··· MATERIAL PROVIDED ···

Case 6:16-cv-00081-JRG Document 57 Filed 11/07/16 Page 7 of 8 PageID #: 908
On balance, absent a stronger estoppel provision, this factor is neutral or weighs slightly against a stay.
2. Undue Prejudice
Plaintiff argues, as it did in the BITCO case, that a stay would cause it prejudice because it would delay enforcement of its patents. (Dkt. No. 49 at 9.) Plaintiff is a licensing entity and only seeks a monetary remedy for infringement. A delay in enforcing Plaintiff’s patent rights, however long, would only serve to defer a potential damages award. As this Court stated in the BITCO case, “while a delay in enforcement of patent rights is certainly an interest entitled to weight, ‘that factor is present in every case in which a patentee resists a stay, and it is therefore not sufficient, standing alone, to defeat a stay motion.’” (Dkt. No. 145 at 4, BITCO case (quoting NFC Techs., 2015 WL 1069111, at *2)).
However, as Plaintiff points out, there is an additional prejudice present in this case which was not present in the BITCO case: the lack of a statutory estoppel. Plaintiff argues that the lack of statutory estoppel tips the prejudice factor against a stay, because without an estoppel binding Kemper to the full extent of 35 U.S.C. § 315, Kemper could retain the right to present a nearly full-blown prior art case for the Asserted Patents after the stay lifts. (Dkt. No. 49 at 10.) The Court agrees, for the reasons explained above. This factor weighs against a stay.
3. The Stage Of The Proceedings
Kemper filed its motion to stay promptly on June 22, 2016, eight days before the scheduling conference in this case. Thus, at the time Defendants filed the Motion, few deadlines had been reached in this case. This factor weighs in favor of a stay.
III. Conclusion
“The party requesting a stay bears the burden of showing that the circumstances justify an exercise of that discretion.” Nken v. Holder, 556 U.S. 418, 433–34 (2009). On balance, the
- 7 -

···
··· MATERIAL PROVIDED ···

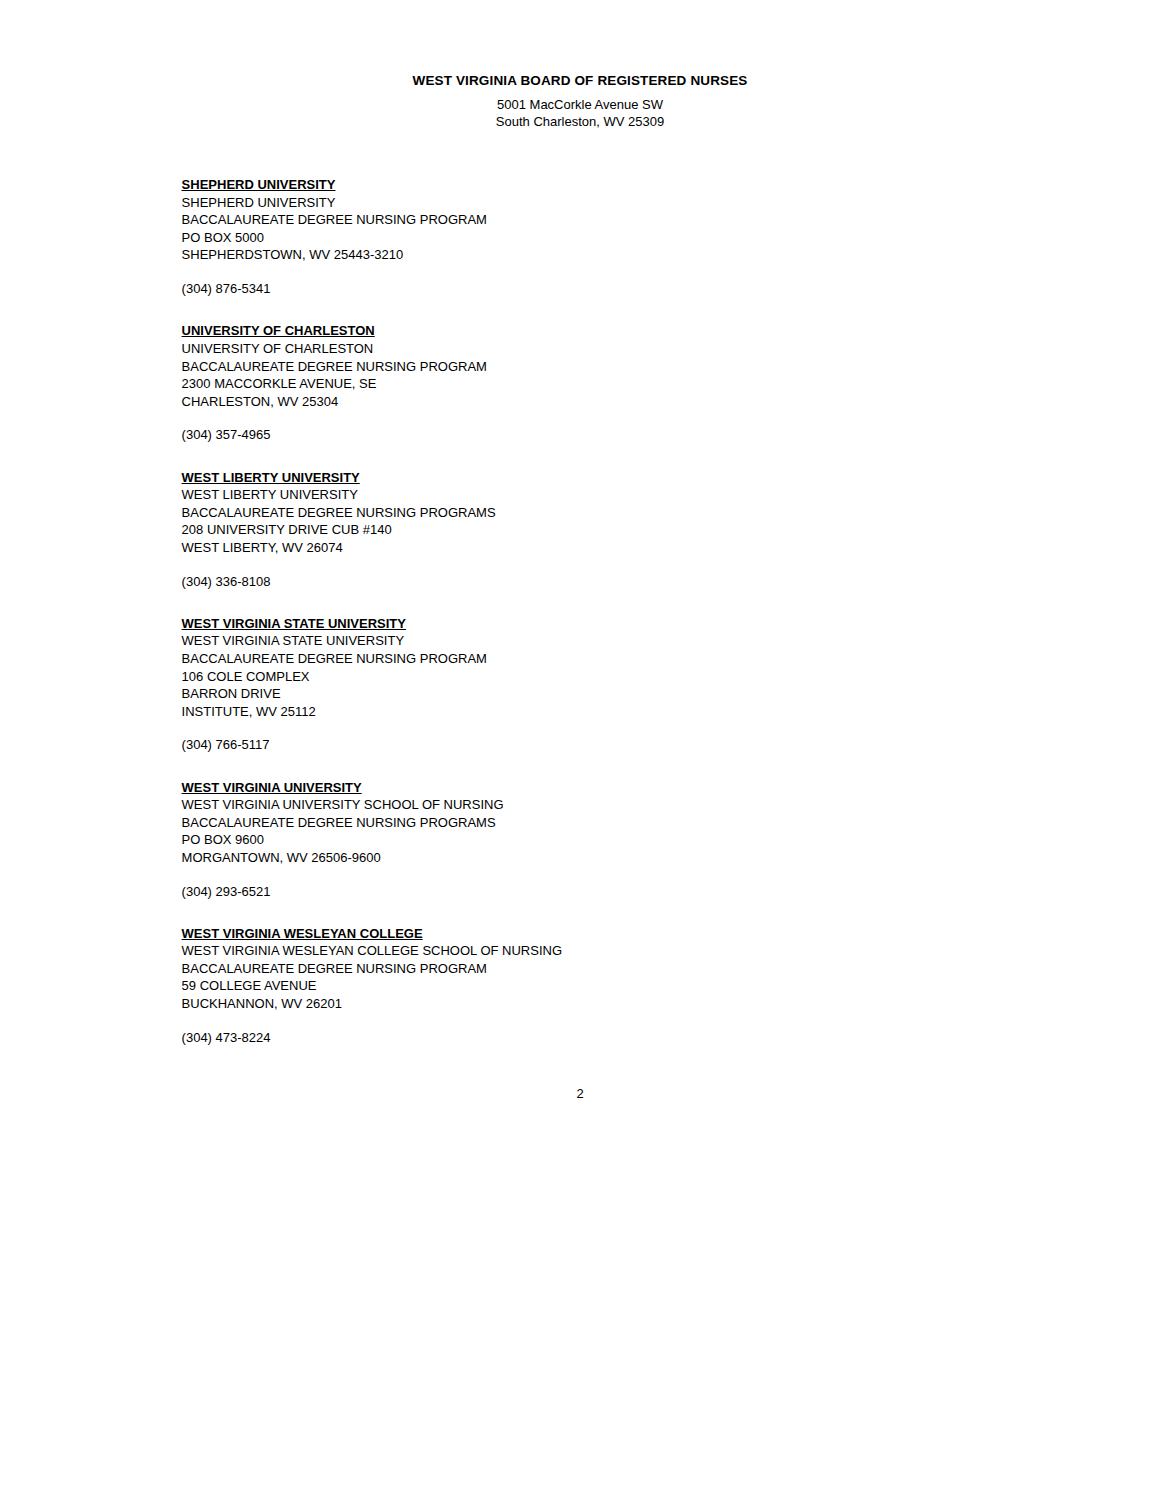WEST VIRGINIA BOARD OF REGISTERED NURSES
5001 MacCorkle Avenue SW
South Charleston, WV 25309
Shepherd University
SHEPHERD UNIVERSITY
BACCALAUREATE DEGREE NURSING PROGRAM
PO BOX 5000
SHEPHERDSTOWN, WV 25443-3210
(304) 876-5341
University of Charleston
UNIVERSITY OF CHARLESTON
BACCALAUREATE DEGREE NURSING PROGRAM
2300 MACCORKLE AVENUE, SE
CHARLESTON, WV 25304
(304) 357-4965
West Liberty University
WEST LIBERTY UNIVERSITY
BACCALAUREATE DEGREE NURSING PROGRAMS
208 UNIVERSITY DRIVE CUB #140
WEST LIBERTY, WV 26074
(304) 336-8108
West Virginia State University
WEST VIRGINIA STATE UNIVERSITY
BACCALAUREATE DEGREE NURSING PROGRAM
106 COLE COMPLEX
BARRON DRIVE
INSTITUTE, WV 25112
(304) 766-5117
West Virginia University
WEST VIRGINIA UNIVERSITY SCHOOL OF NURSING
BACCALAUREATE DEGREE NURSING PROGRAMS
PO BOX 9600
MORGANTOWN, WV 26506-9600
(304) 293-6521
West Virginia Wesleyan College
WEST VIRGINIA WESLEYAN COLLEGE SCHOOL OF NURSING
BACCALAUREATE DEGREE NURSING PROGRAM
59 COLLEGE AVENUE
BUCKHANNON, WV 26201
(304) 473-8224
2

···

*TASK INSTRUCTIONS*:
Each line in which the string "SCHOOL" is found must be copied from the data.

*THE COMPLETED TASK*:
WEST VIRGINIA UNIVERSITY SCHOOL OF NURSING
WEST VIRGINIA WESLEYAN COLLEGE SCHOOL OF NURSING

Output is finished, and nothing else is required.